I teach very capable math students who are usually taking some form of calculus. However, their high level of math proficiency does not make them immune to making careless errors on SAT math questions. Careless math mistakes can be very costly. For example, on the January 2013 SAT one error reduced a student’s overall math score by -30 points and two errors reduced a student’s overall math score by – 50 points.

One of my top math students recently missed the following Level 3 problem:

At a certain local supermarket, Rhea paid $6.40 for 4 pounds of watermelons and 2 pounds of pears, while Morgan paid $8.80 for 4 pounds of watermelons and 4 pounds of pears. At these rates, what is the cost, in dollars of 3 pounds of pears?

(A) $1.20

(B) $2.40

(C) $3.60

(D) $4.80

(E) $7.60

My student correctly calculated that a pound of pears costs $1.20. So with the clock ticking away, he answered (A) and moved on the next question. Take another look at the question. The question asked students for the cost, in dollars, for “3 pounds of pears.” The correct answer is therefore $3.60 or (C). My student made a very common mistake. He calculated the unit cost and then failed to remember how many units the question asked for. Note that the always-clever College Board test writers provided an answer for students who calculated the cost of 1 pound of pears.

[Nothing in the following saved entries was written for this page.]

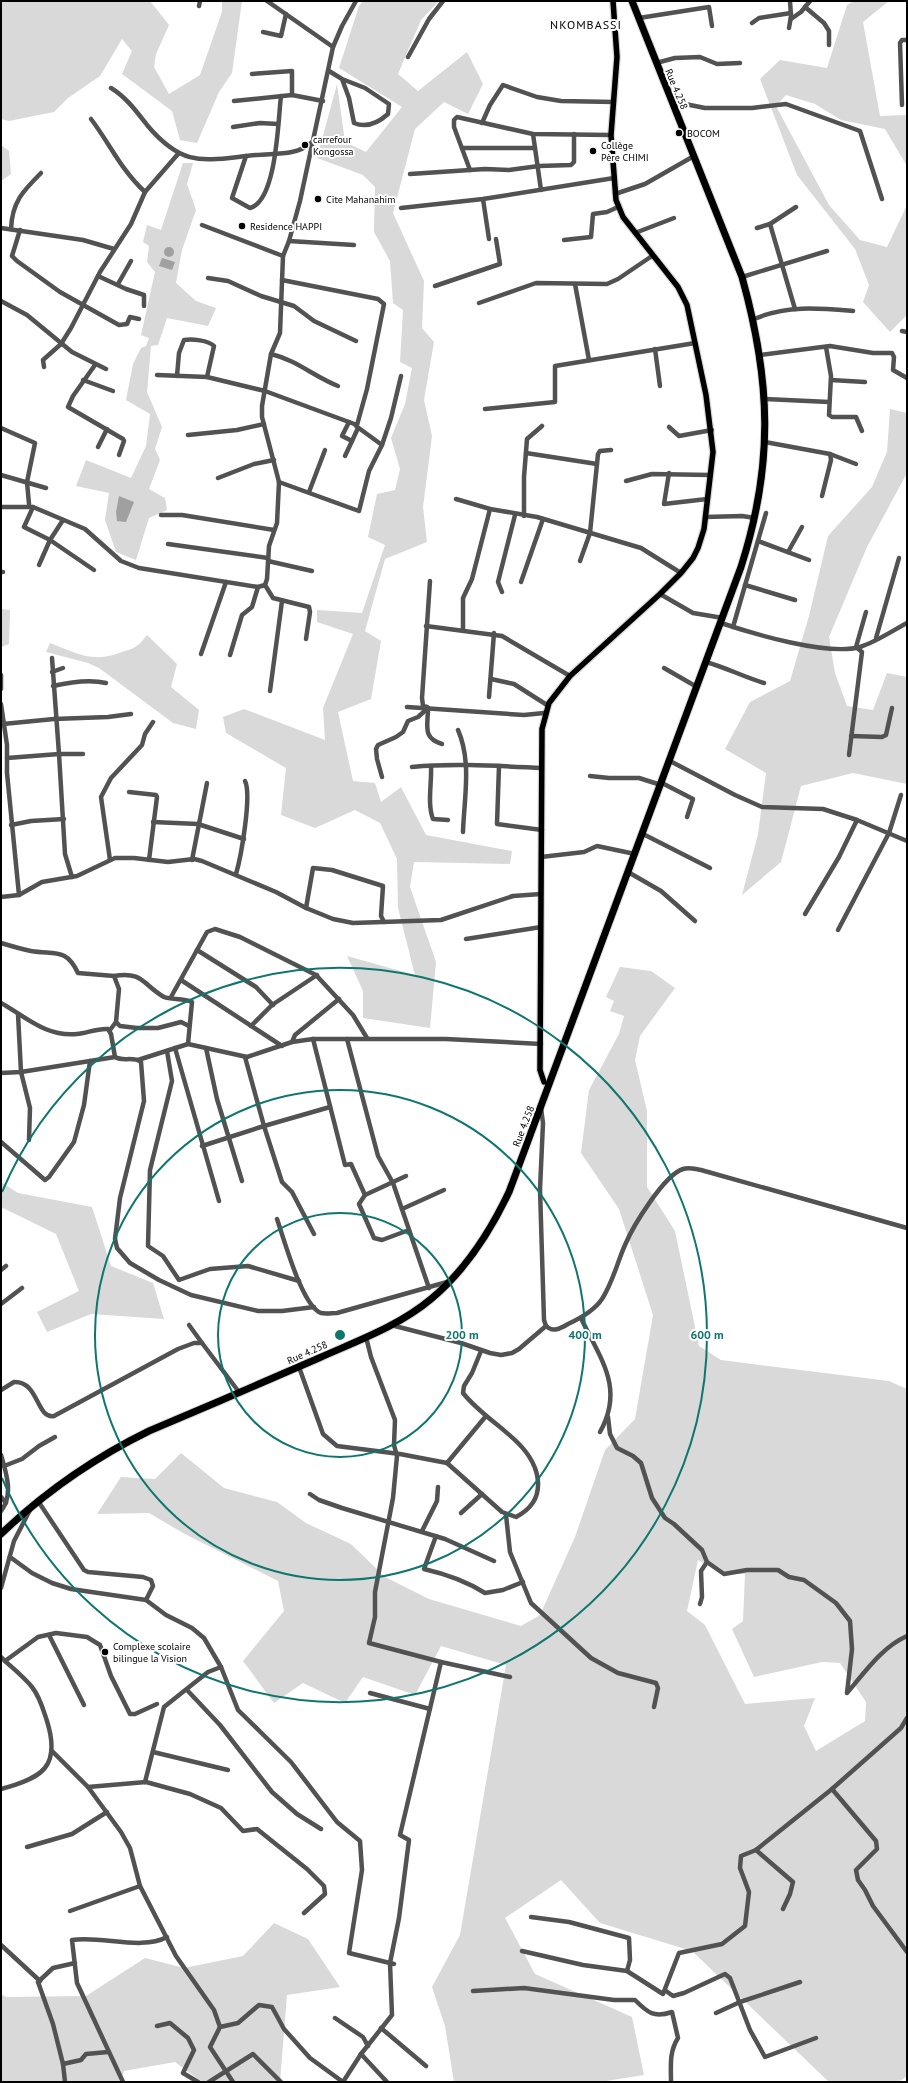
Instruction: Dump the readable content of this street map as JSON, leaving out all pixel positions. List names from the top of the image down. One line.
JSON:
{"streets":{"highway":["Rue 4.258"]},"districts":["NKOMBASSI"],"places":["BOCOM","carrefour Kongossa","Collège Père CHIMI","Cite Mahanahim","Residence HAPPI","Complexe scolaire bilingue la Vision"],"rings":["200 m","400 m","600 m"]}
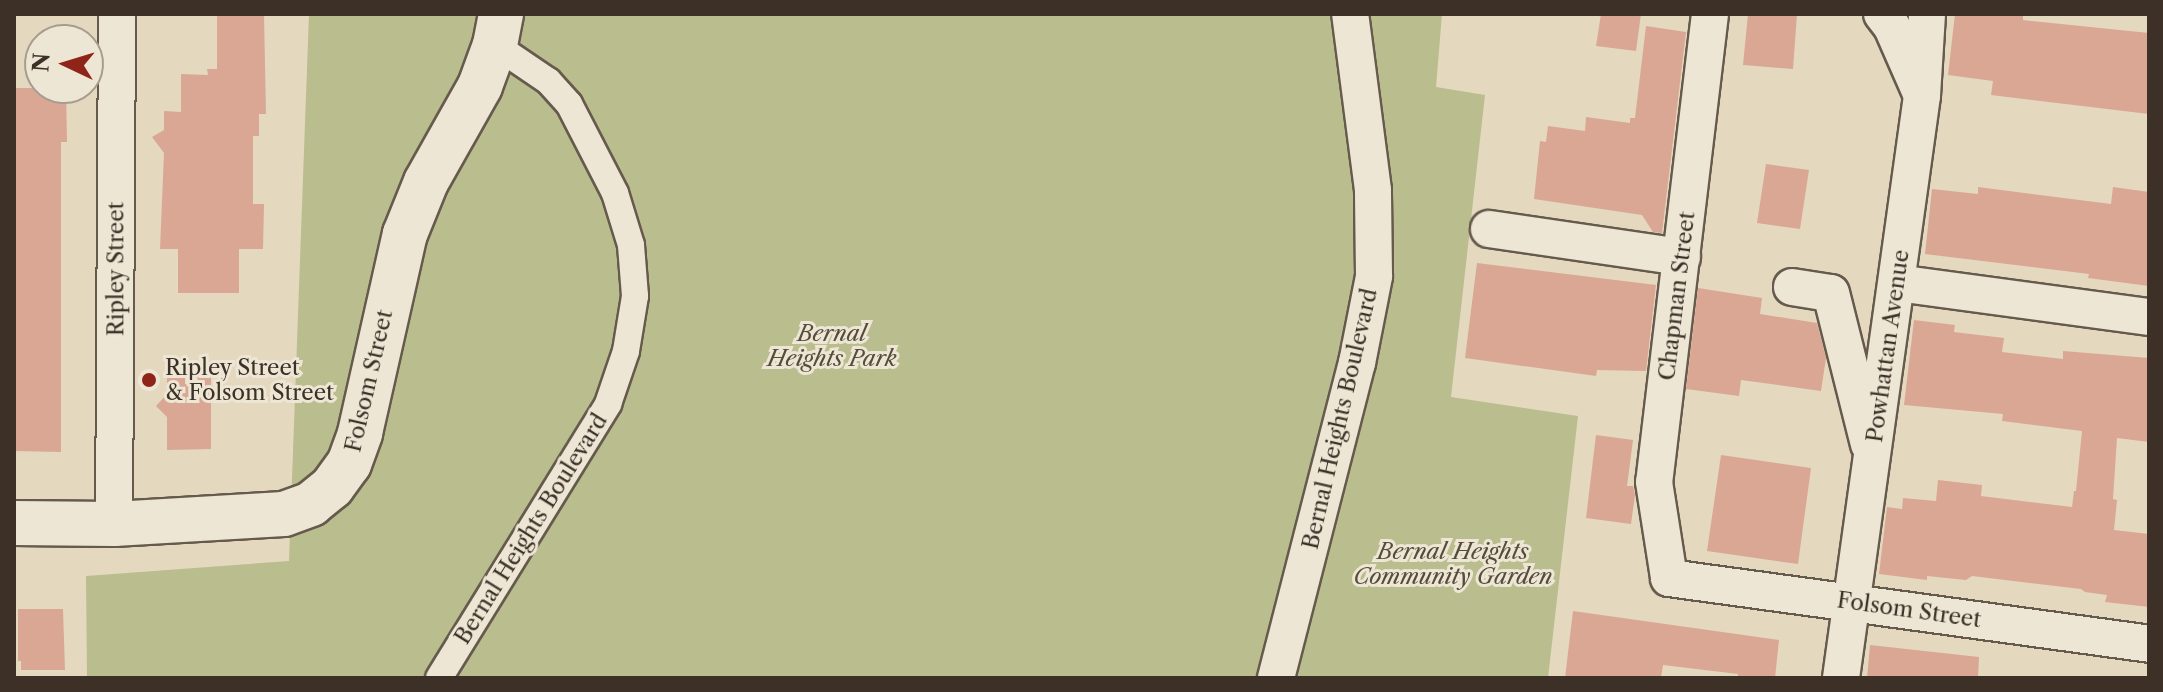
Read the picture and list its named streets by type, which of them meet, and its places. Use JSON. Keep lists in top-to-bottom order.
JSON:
{
  "streets": {
    "street": [
      "Ripley Street",
      "Chapman Street",
      "Powhattan Avenue",
      "Folsom Street",
      "Bernal Heights Boulevard"
    ]
  },
  "crossings": [
    ["Ripley Street", "Folsom Street"],
    ["Chapman Street", "Folsom Street"],
    ["Powhattan Avenue", "Folsom Street"],
    ["Folsom Street", "Bernal Heights Boulevard"]
  ],
  "parks": ["Bernal Heights Park", "Bernal Heights Community Garden"],
  "places": ["Ripley Street & Folsom Street"],
  "north": "left"
}
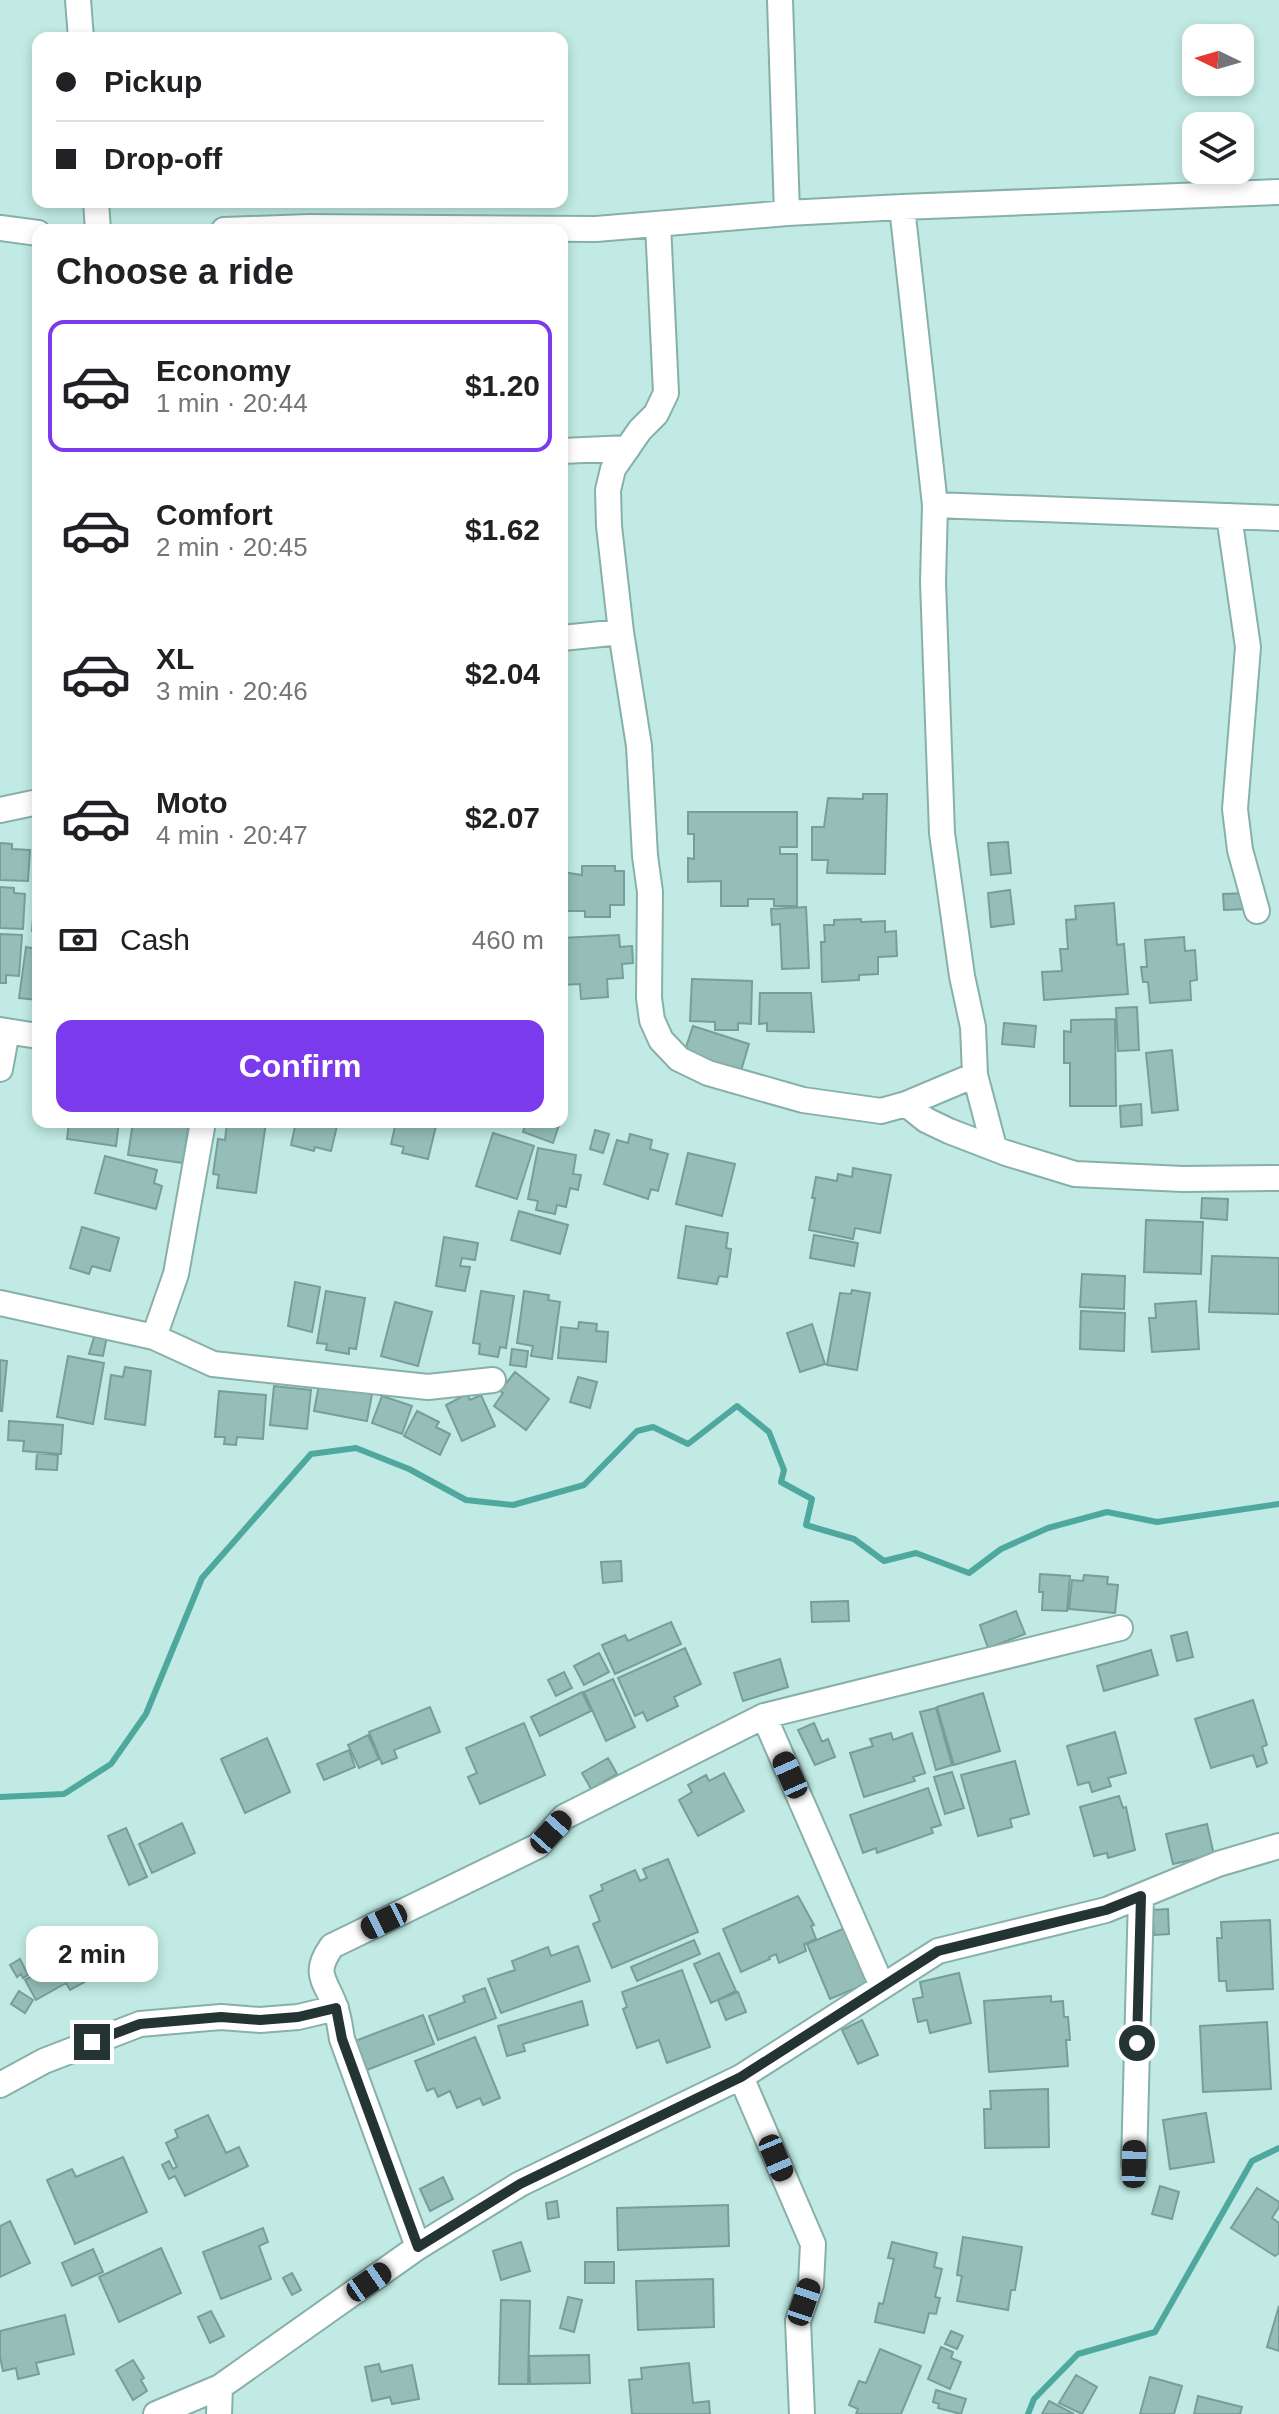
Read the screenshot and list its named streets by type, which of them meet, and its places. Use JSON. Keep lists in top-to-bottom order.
{
  "north": "left",
  "page": {
    "banner": ["Pickup", "Drop-off"],
    "heading": "Choose a ride",
    "list": [
      {
        "name": "Economy",
        "note": "1 min · 20:44",
        "value": "$1.20"
      },
      {
        "name": "Comfort",
        "note": "2 min · 20:45",
        "value": "$1.62"
      },
      {
        "name": "XL",
        "note": "3 min · 20:46",
        "value": "$2.04"
      },
      {
        "name": "Moto",
        "note": "4 min · 20:47",
        "value": "$2.07"
      }
    ],
    "pay": ["Cash", "460 m"],
    "buttons": "Confirm",
    "bubble": "2 min"
  }
}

Careless errors are surprisingly common. I have had students calculate X when the question called for 2X and calculate the area of a geometric figure when the question called for the perimeter of the figure. In order to eliminate this type of careless error I teach my students to underline or circle what the question is specifically asking for. So for this question a meticulous math student would circle or underline “3 pounds of pears.”